### DESCRIPTION OF THE TASK
Your answer must be an exact copy of the records below, minus any images.

### TASK DATA

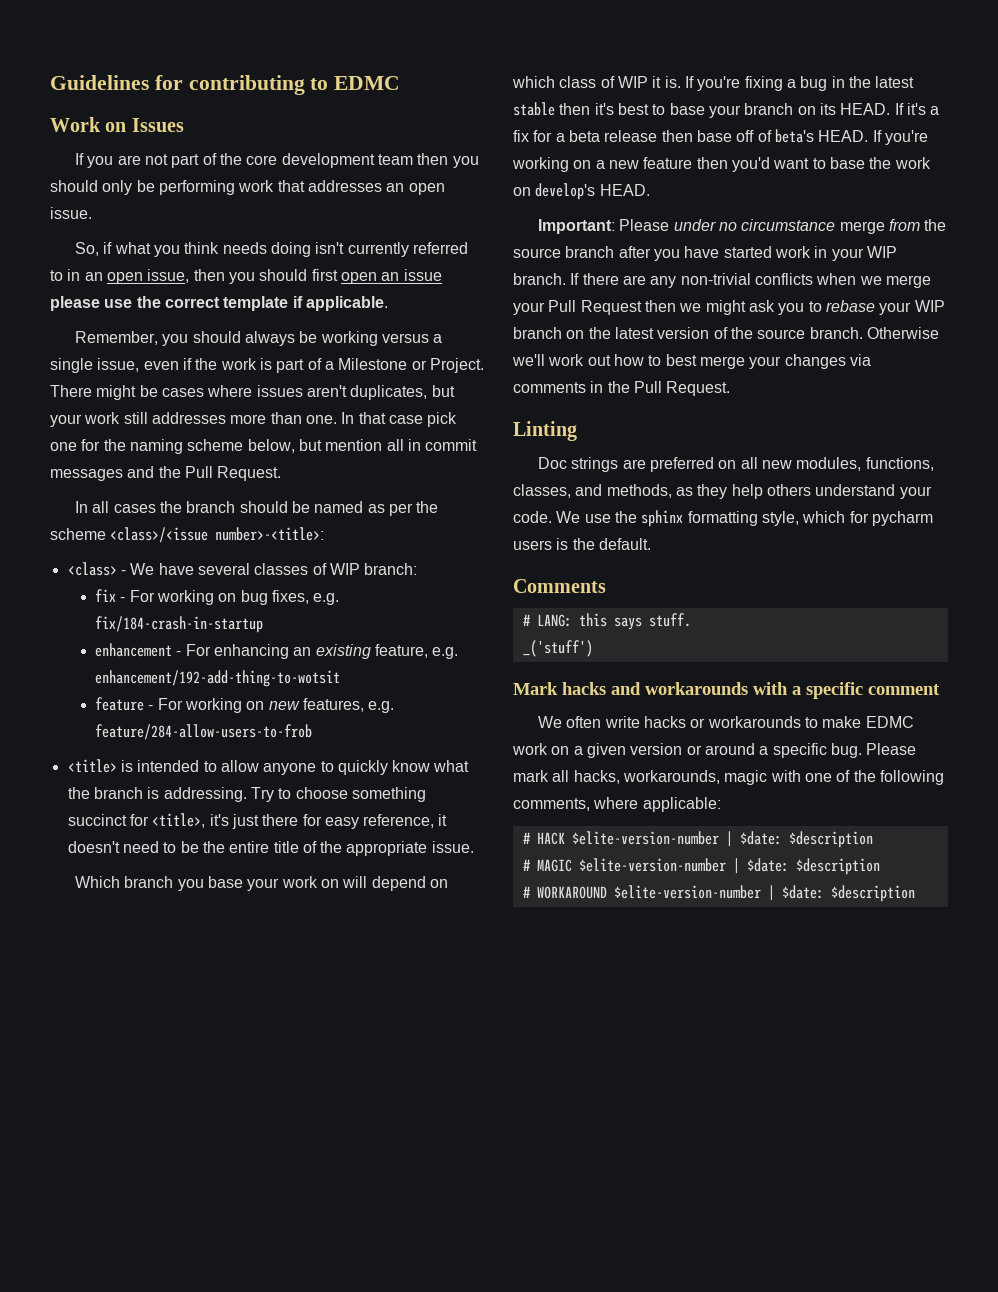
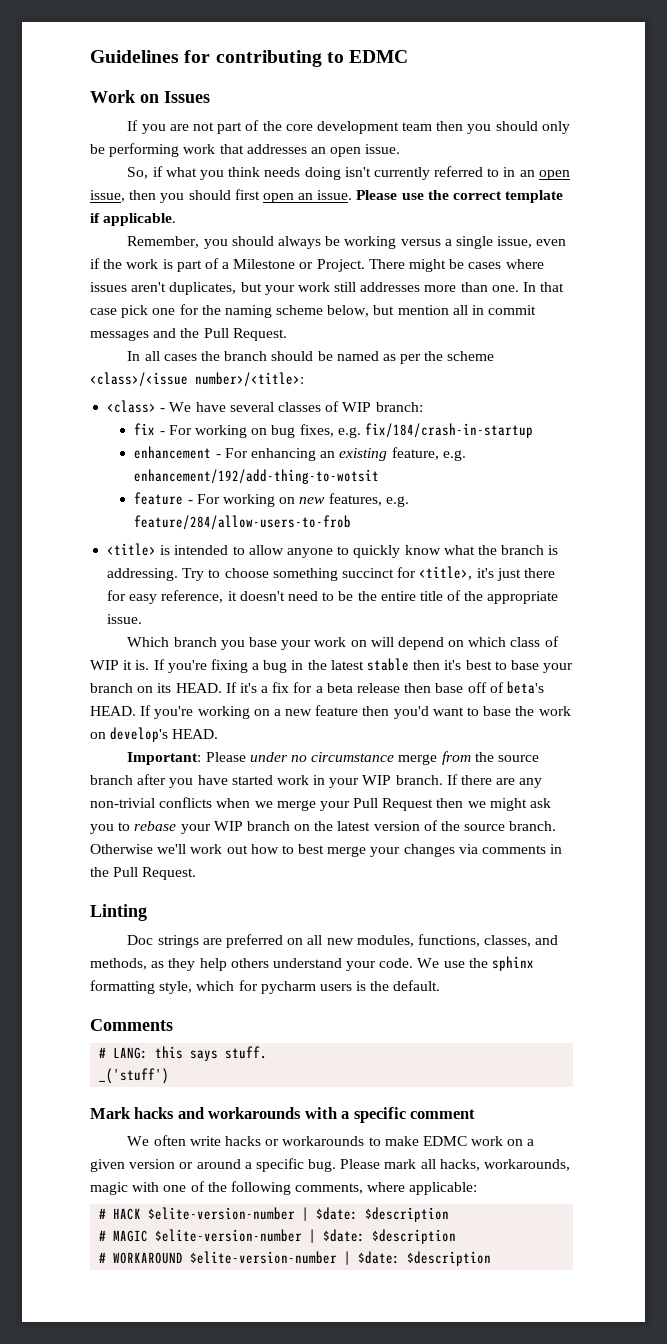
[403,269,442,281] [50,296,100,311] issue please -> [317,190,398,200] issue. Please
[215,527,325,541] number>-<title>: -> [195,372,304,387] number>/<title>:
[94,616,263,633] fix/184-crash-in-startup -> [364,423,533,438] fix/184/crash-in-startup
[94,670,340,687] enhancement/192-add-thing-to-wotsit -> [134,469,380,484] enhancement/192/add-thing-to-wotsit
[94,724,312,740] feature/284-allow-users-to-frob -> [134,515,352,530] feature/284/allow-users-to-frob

### SOLUTION TO THIS PROBLEM
[403,269,442,281] [50,296,100,311] issue please -> [317,190,398,200] issue. Please
[215,527,325,541] number>-<title>: -> [195,372,304,387] number>/<title>:
[94,616,263,633] fix/184-crash-in-startup -> [364,423,533,438] fix/184/crash-in-startup
[94,670,340,687] enhancement/192-add-thing-to-wotsit -> [134,469,380,484] enhancement/192/add-thing-to-wotsit
[94,724,312,740] feature/284-allow-users-to-frob -> [134,515,352,530] feature/284/allow-users-to-frob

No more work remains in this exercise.